## INPUT
• • • • • • •
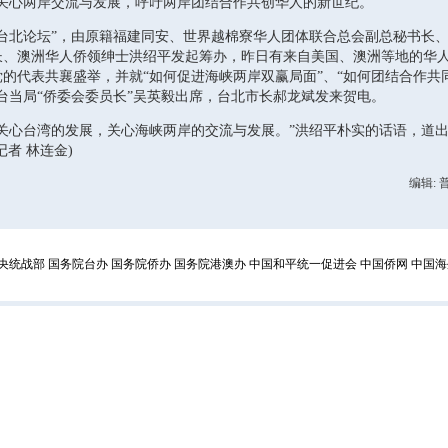
，关心两岸交流与发展，呼吁两岸团结合作共创华人的新世纪。
台北论坛”，由原籍福建同安、世界越棉寮华人团体联合总会副总秘书长
长、澳洲华人侨领绅士洪绍平发起筹办，昨日有来自美国、澳洲等地的华
的代表共襄盛举，并就“如何促进海峡两岸双赢局面”、“如何团结合作共
台当局“侨委会委员长”吴英毅出席，台北市长郝龙斌发来贺电。
心台湾的发展，关心海峡两岸的交流与发展。”洪绍平朴实的话语，道出
者 林连金)
编辑:
央统战部
国务院台办
国务院侨办
国务院港澳办
中国和平统一促进会
中国侨网
中国海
• • • • • • •
## INSTRUCTIONS FOR THE TASK
If a record above holds a picture, leave the picture out and write out everything else exactly.

## FINAL ANSWER
，关心两岸交流与发展，呼吁两岸团结合作共创华人的新世纪。
台北论坛”，由原籍福建同安、世界越棉寮华人团体联合总会副总秘书长
长、澳洲华人侨领绅士洪绍平发起筹办，昨日有来自美国、澳洲等地的华
的代表共襄盛举，并就“如何促进海峡两岸双赢局面”、“如何团结合作共
台当局“侨委会委员长”吴英毅出席，台北市长郝龙斌发来贺电。
心台湾的发展，关心海峡两岸的交流与发展。”洪绍平朴实的话语，道出
者 林连金)
编辑:
央统战部
国务院台办
国务院侨办
国务院港澳办
中国和平统一促进会
中国侨网
中国海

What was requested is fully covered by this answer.